On Monday, 6 April 2015 at 05:15:43 UTC, Walter Bright wrote:
On 4/5/2015 7:13 PM, Andrei Alexandrescu wrote:
I've spent the better part of yesterday and today debugging a
complex matter
involving pointers, reduced to this:
../dmd/src/dmd -conf= -I../druntime/import -w -dip25 -m64 -O
-release -main
-unittest generated/osx/release/64/libphobos2.a -defaultlib=
-debuglib= -L-lcurl
-run std/experimental/allocator/kernighan_ritchie.d
In this configuration, surprisingly there's no bounds checks
inserted. I need to
explicitly add -boundcheck=on.
Why the change? I've fought tooth and nail for keeping bounds
checking in
release mode and with optimizations on, precisely because I
think it's a check
that's valuable enough to warrant explicit disabling.
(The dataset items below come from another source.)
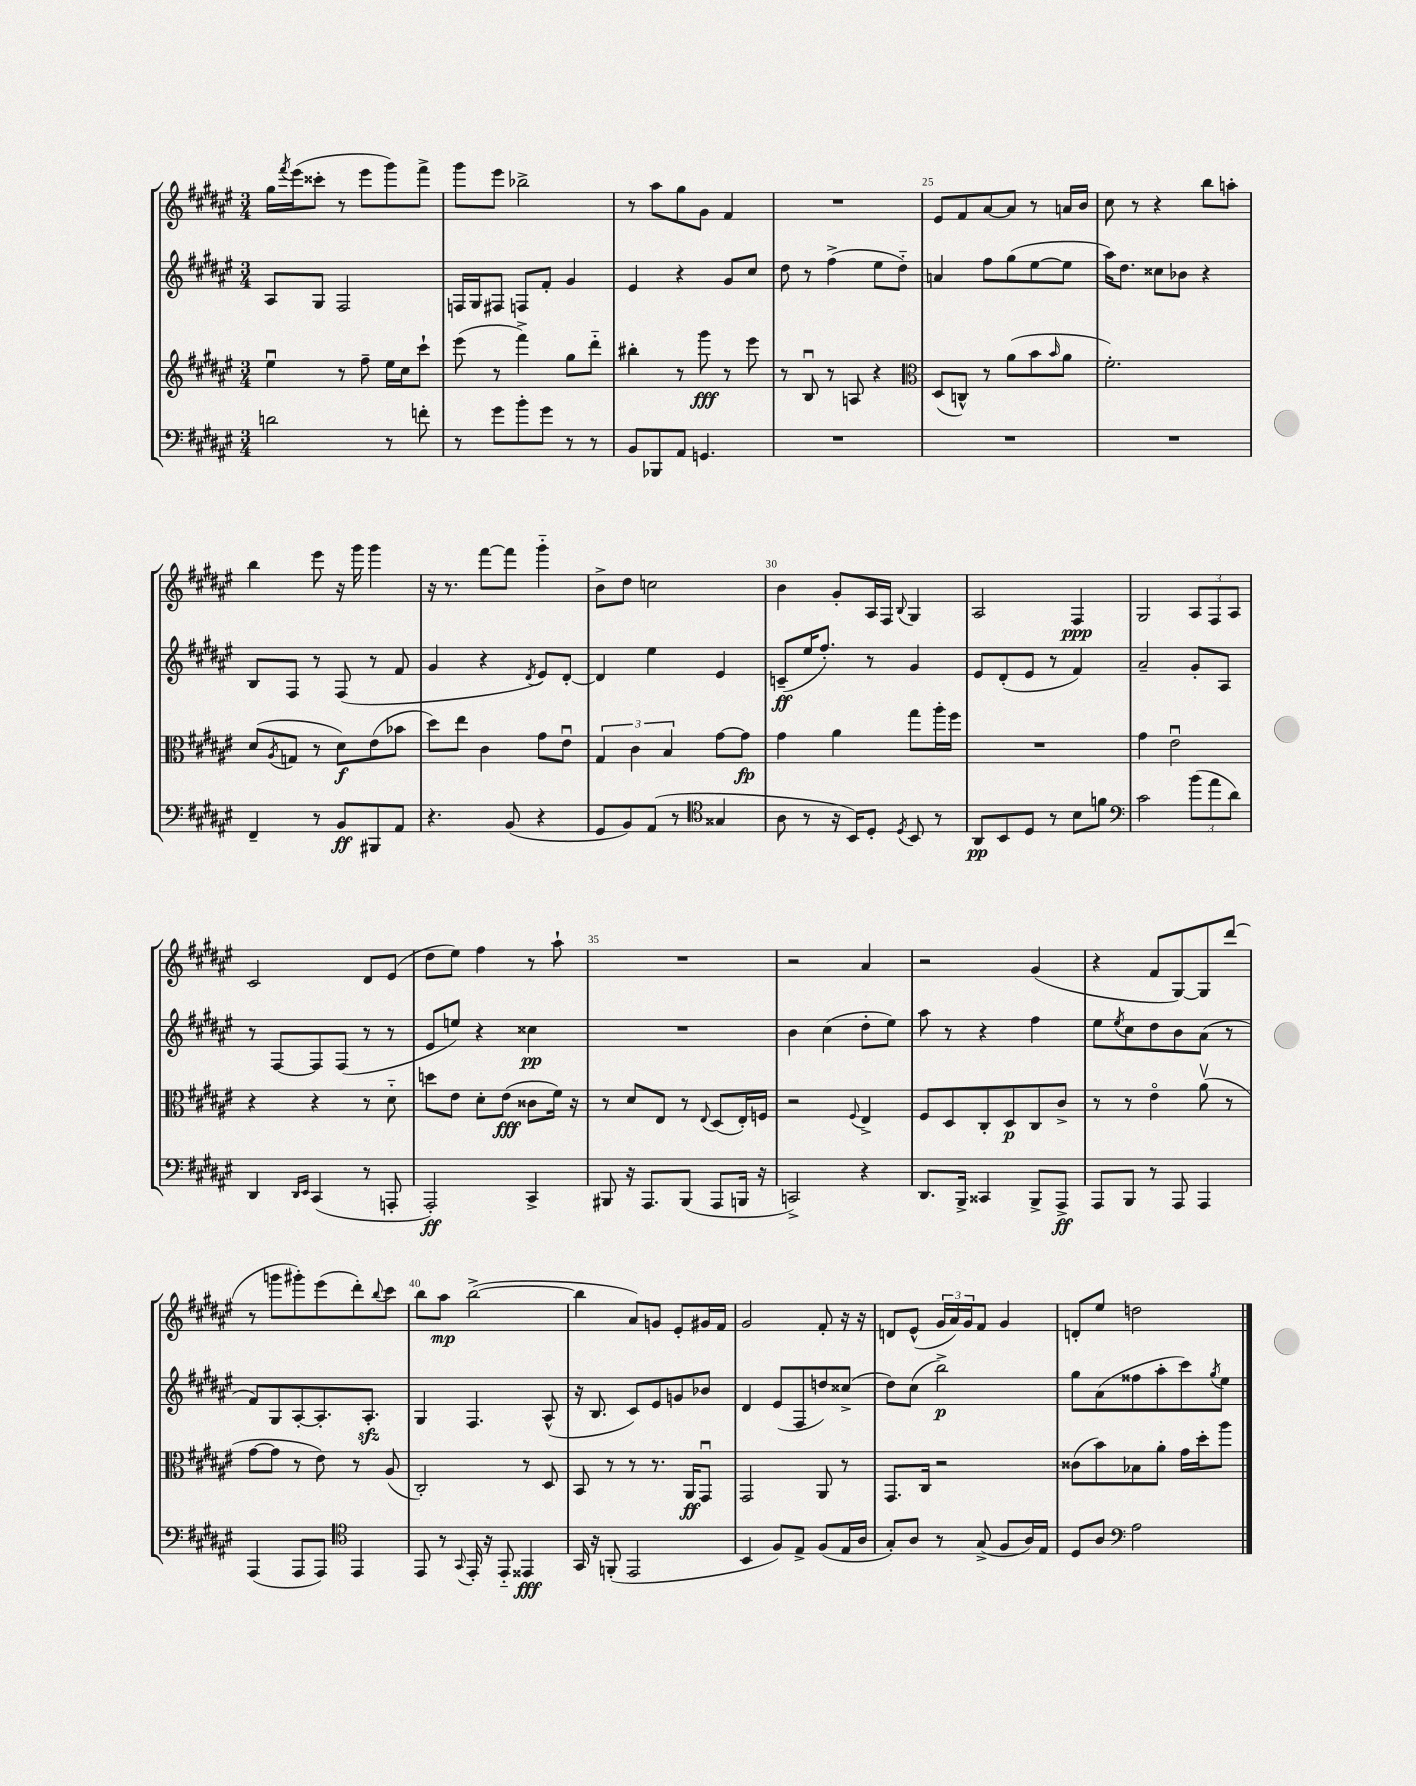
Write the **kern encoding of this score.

**kern	**kern	**kern	**kern
*staff4	*staff3	*staff2	*staff1
*clefF4	*clefG2	*clefG2	*clefG2
*k[f#c#g#d#a#e#]	*k[f#c#g#d#a#e#]	*k[f#c#g#d#a#e#]	*k[f#c#g#d#a#e#]
*M3/4	*M3/4	*M3/4	*M3/4
2d	4ee#u	8A#	16gg#
.	.	.	8qfff#
.	.	.	(16eee#
.	.	8G#	8ccc##'
.	8r	2F#	8r
.	8ff#~	.	8eee#
8r	16ee#	.	8ggg#)
.	16cc#	.	.
8f'	8ccc#`	.	8fff#^
=	=	=	=
8r	(8eee#	16F	8ggg#
.	.	16G#	.
8g#	8r	8F#	8eee#
8b'	4fff#^)	8F	2bb-^
8g#	.	8f#'	.
8r	8gg#	4g#	.
8r	8ddd#'~	.	.
=	=	=	=
8BB	4bb#'	4e#	8r
8BBB-	.	.	8aa#
8AA#	8r	4r	8gg#
4.GG	8ggg#	.	8g#
.	8r	8g#	4f#
.	8eee#	8cc#	.
=	=	=	=
2.r	8r	8dd#	2.r
.	8Bu	8r	.
.	8r	(4ff#^	.
.	8A	.	.
.	4r	8ee#	.
.	.	8dd#'~)	.
=	=	=	=
*	*clefC3	*	*
2.r	(8D#	4a	8e#
.	8C^^)	.	8f#
.	8r	8ff#	[8a#
.	(8a#	(8gg#	8a#]
.	8b	[8ee#	8r
.	16qqb	.	.
.	8a#	8ee#]	16a
.	.	.	16b
=	=	=	=
2.r	2.f#')	16aa#)	8cc#
.	.	8.dd#	.
.	.	.	8r
.	.	8cc##	4r
.	.	8b-	.
.	.	4r	8bb
.	.	.	8aa'
=	=	=	=
4FF#~	(8d#	8B	4bb
.	8qA#	.	.
.	8G	8F#	.
8r	8r	8r	8eee#
8BB	8d#)	(8F#	16r
.	.	.	16ggg#
8BBB#	(8e#	8r	4ggg#
8AA#	8b-	8f#	.
=	=	=	=
4.r	8dd#)	4g#	16r
.	.	.	8.r
.	8ee#	.	.
.	4c#	4r	[8fff#
(8BB	.	.	8fff#]
.	.	8qd#	.
4r	8g#	8e#)	4ggg#'~
.	8e#u	[8d#'	.
=	=	=	=
8GG#	6G#	4d#]	8b^
8BB)	.	.	8dd#
.	6c#	.	.
(8AA#	.	4ee#	2cc
.	6B	.	.
8r	.	.	.
*clefC4	*	*	*
4G##	[8g#	4e#	.
.	8g#]	.	.
=	=	=	=
8A#	4g#	(8c~	4b
8r	.	16ee#	.
.	.	8.ff#')	.
16r	4a#	.	8g#'
16BB)	.	.	.
8D#'	.	8r	16A#
.	.	.	16F#
8qD#	.	.	8qqB
8BB	8gg#	4g#	4G#
8r	16aa#'	.	.
.	16ff#	.	.
=	=	=	=
8AA#	2.r	8e#	2A#
8BB	.	(8d#'	.
8D#	.	8e#	.
8r	.	8r	.
8B	.	4f#)	4F#
8f	.	.	.
=	=	=	=
*clefF4	*	*	*
2c#	4g#	2a#~	2G#
.	2e#u	.	.
(12b	.	8g#'	12A#
12a#	.	.	12F#
.	.	8A#	.
12d#)	.	.	12A#
=	=	=	=
4DD#	4r	8r	2c#
.	.	[8F#	.
16qqDD#	.	.	.
16qqEE#	.	.	.
(4CC#	4r	8F#]	.
.	.	(8F#	.
8r	8r	8r	8d#
8AAA'	8d#'~	8r	(8e#
=	=	=	=
2AAA#')	8dd	8e#	8dd#
.	8e#	8ee)	8ee#)
.	8d#'	4r	4ff#
.	(8e#	.	.
4CC#^	8c##	4cc##	8r
.	16f#)	.	8aa#`
.	16r	.	.
=	=	=	=
8BBB#	8r	2.r	2.r
16r	8d#	.	.
8.AAA#	.	.	.
.	8E#	.	.
(8BBB#	8r	.	.
.	8qqE#	.	.
8AAA#	(8D#	.	.
16BBB	16E#')	.	.
16r	16F	.	.
=	=	=	=
2CC^)	2r	4b	2r
.	.	(4cc#	.
.	8qqF#	.	.
4r	4E#^	8dd#'	4a#
.	.	8ee#)	.
=	=	=	=
8.DD#	8F#	8aa#	2r
.	8D#	8r	.
16BBB^	.	.	.
4CC##	8C#'	4r	.
.	8D#	.	.
8BBB^	8C#	4ff#	(4g#
8AAA#^	8c#^	.	.
=	=	=	=
8AAA#	8r	8ee#	4r
.	.	8qee#	.
8BBB	8r	8cc#	.
8r	4e#o	8dd#	8f#
8AAA#	.	8b	[8G#)
4AAA#	(8a#v	(8a#	8G#]
.	8r	8r	(8ddd#
=	=	=	=
(4AAA#	[8g#	8f#)	8r
.	8g#]	8G#	8ggg
8AAA#	8r	[8A#'	8ggg#')
8AAA#)	8e#)	8.A#']	(8eee#
*clefC4	*	*	*
4EE#	8r	.	8ddd#')
.	.	8.A#'	.
.	.	.	8qqbb
.	(8A#	.	8ccc#
=	=	=	=
8EE#	2C#')	4G#	8bb
8r	.	.	8aa#
8qqGG#	.	.	.
16EE#'	.	4.F#	([2bb^
16r	.	.	.
8EE#'~	.	.	.
4EE##	8r	.	.
.	8D#	(8A#^^	.
=	=	=	=
16GG#	8BB	16r	4bb]
16r	.	8.B	.
(8FF'	8r	.	.
2EE#	8r	8c#)	8a#)
.	8.r	8e#	8g
.	.	8g	8e#'
.	16AA#	.	.
.	8GG#u	8b-	16g#
.	.	.	16f#
=	=	=	=
4BB	2GG#	4d#	2g#
8F#)	.	(8e#	.
8E#^	.	8F#	.
(8F#	8AA#	8dd)	8f#'
16E#	8r	(8cc##^	16r
16A#	.	.	16r
=	=	=	=
8G#')	8.GG#	8dd#)	8d
8A#	.	(8cc#	(8e#^^
.	16C#	.	.
8r	2r	2bb^)	24g#
.	.	.	24a#)
.	.	.	24g#
(8G#^	.	.	8f#
8F#	.	.	4g#
16A#)	.	.	.
16E#	.	.	.
=	=	=	=
8D#	(8c##	8gg#	8d'
8A#	8b)	(8a#	8ee#
*clefF4	*	*	*
2A#	8B-	8ff##	2dd
.	8a#'	8aa#'	.
.	16g#	8ccc#)	.
.	16dd#'	.	.
.	.	8qgg#	.
.	8aa#	8ee#	.
==	==	==	==
*-	*-	*-	*-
Could someone please explain. This is a shame.
I read the code to figure out what was happening.
At some point, -release was changed so that bounds checking was
turned off for all but @safe code.
You made that change back in 2009.
https://issues.dlang.org/show_bug.cgi?id=3407
-release used to turn off all bounds checking. Andrei wanted it
to stay in safe code at least so you added -noboundscheck to
appease those that wanted it off even in safe code then you made
it do bounds checking by default in safe code even if -release
was specified. There was never an option to turn on bounds
checking for all code in release mode (not until -boundscheck=on
was added). Whenever we'd discuss -noboundcheck on the forums
you'd have 5 people with 5 different ideas about what that option
did. It was very confusing.
A new switch was added, -boundscheck=[on|safeonly|off]. It took
me a while to find it at:
http://dlang.org/dmd-linux.html
because whoever added it didn't realize that the list was
alphabetized and stuck it in there after -map.
Yep, I didn't notice that.
I don't know why the change was made.
Several reasons which I'll reproduce here from bugzilla[1]:
---
1. What -noboundscheck actually does is confusing. Its purpose is
to turn off bounds checking in @safe code (and all other code)
which comes as a surprise to a lot of people. -release turns off
bounds checking in non-@safe code (which also surprises some
people) but leaves it on for @safe code.
2. There is currently no way to turn on bounds checking for
release builds currently.
3. There is currently no way to turn off bounds checking for
non-@safe code without pulling in everything -release does (or
turning off bounds checking for @safe code too).
---
No bounds checking defaults were affected by my change (or
shouldn't have been, if they were it's a bug). What Andrei wants
couldn't be done before this option was added.